Pelaku Penganiaya Tiga Polisi di Bekasi Dibekuk

Antonio    •    Jumat, 02 Nov 2018 18:50 WIB
penganiayaan
Pelaku Penganiaya Tiga Polisi di Bekasi Dibekuk
Garis polisi dibentangkan di sekitar toko obat yang menjadi lokasi pengeroyokan terhadap polisi di Bekasi, Medcom.id - Antonio

Bekasi: Pelaku utama penganiayaan kepada anggota Sat Narkoba Polsek Bekasi Kota, Kota Bekasi, Jawa Barat, ditangkap. Penangkapan dilakukan setelah polisi mendatangi lokasi kejadian pada Kamis 1 Nopember 2018.

Kapolres Metro Bekasi Kota, Kombes Indarto menyatakan, anggota kepolisian dari Sat Reskrim Polres Metro Bekasi Kota langsung diterjunkan usai mendapat informasi ada anggota yang menjadi korban penganiayaan.

“Dengan dasar itu tadi malam saya langsung kerahkan satu tim untuk menangkap yang tadi memukul anggota. Satu tim lagi untuk ke toko obatnya, yang tim satu lagi dapat pelaku utamanya, yang lainnya (pelaku) lari ke jalan tol,” kata dia di Bekasi, Jumat 2 Nopember 2018.

Ia mengatakan, saat ini pihaknya telah mengantongi identitas tujuh orang pelaku lainnya. Dirinya mengimbau supaya mereka segera menyerahkan diri.

“Karena kalau enggak menyerahkan diri sudah jelas saya akan tangkap. Sampai lubang semut akan saya tangkap. Kalau melawan saya akan melakukan tindakan tegas berdasarkan hukum,” ujarnya.

Selain telah menangkap pelaku utama penganiayaan, pihak kepolisian juga mengejar pemilik toko. Namun, pemilik toko tersebut melarikan diri.

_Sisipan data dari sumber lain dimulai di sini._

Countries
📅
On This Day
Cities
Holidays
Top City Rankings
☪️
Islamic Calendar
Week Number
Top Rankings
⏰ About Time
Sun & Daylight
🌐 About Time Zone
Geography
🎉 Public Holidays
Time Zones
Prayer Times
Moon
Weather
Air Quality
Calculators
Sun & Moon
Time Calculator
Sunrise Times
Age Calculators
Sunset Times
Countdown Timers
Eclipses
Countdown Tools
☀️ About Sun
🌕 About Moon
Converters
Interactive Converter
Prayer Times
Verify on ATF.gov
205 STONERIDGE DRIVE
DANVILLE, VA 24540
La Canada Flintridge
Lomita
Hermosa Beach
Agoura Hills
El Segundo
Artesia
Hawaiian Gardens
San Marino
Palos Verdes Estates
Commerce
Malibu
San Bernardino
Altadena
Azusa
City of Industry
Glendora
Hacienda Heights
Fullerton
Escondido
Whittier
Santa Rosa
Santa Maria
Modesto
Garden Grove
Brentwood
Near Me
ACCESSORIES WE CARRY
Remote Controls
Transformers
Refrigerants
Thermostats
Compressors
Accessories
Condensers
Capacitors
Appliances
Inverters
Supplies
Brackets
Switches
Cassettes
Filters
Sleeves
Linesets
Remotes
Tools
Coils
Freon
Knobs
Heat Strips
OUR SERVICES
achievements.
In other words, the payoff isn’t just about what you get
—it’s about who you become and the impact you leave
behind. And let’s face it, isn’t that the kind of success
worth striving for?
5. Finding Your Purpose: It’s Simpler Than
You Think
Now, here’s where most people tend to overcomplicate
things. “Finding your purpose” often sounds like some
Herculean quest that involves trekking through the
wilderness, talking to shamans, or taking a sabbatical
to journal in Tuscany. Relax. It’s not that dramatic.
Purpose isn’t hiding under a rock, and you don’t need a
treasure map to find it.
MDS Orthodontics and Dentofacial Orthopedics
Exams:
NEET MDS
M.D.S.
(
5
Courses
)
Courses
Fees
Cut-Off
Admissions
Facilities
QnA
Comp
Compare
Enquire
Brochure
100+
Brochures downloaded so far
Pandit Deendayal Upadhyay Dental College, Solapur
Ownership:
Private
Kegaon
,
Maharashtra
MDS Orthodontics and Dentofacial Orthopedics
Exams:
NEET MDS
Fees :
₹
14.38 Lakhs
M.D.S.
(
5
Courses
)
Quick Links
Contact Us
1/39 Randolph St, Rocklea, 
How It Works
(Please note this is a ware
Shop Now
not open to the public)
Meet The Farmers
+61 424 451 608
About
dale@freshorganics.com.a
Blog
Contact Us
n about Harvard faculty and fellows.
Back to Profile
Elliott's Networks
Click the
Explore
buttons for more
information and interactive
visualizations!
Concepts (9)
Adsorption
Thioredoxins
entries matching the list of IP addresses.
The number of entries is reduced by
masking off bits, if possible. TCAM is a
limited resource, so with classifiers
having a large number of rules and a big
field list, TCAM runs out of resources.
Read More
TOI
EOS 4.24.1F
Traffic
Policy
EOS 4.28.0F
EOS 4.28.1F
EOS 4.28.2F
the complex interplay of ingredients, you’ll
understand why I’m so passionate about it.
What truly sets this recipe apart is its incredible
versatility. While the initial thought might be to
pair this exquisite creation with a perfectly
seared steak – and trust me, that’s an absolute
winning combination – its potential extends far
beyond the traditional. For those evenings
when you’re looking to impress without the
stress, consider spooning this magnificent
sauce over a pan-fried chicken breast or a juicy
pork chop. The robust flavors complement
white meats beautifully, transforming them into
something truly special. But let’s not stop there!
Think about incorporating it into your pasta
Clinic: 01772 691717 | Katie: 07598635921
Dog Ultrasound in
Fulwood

“Akhirnya pak RT saya panggil dengan satu orang warga untuk menyaksikan saya bongkar (toko obat), benar di dalamnya kita dapat berapa ratus atau bahkan ribu obat-obatan keras yang tidak boleh dijual setara toko obat. Yang boleh jual hanya apotik, apotik pun pakai resep dokter,” tutur Indarto.

Tiga anggota Sat Narkoba Polsek Bekasi Kota menjadi korban penganiayaan sejumlah preman di Jalan Bintara Pradana, Bintara, Kota Bekasi, Kamis 1 November 2018 malam. Hal itu dibenarkan Kapolres Metro Bekasi Kota, Kombes Indarto.

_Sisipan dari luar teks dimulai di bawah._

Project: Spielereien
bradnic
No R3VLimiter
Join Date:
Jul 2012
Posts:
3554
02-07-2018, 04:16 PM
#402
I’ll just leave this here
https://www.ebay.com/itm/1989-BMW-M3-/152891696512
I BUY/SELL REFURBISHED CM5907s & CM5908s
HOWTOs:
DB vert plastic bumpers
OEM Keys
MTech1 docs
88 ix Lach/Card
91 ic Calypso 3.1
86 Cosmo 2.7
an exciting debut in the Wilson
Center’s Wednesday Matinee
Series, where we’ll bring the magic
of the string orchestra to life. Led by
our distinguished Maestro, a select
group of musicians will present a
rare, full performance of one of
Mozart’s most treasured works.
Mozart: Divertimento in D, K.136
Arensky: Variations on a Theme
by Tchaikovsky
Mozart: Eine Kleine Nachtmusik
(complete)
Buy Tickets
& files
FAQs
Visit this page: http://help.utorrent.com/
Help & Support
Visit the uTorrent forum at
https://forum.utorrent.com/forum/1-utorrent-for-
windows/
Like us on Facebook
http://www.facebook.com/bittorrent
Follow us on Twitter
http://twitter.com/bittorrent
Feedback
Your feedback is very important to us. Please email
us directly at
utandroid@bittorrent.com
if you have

Tiga orang anggota kepolisian tersebut ialah Ipda Kabul Priyono, Bripka M Solichin, dan Bripda Arif Prabowo.

Mereka menjadi korban penganiayaan ketika tengah melakukan pemeriksaan ke toko obat di sekitar lokasi kejadian. Pemeriksaan itu dilakukan karena adanya laporan warga terkait dengan penjualan obat terlarang di toko tersebut.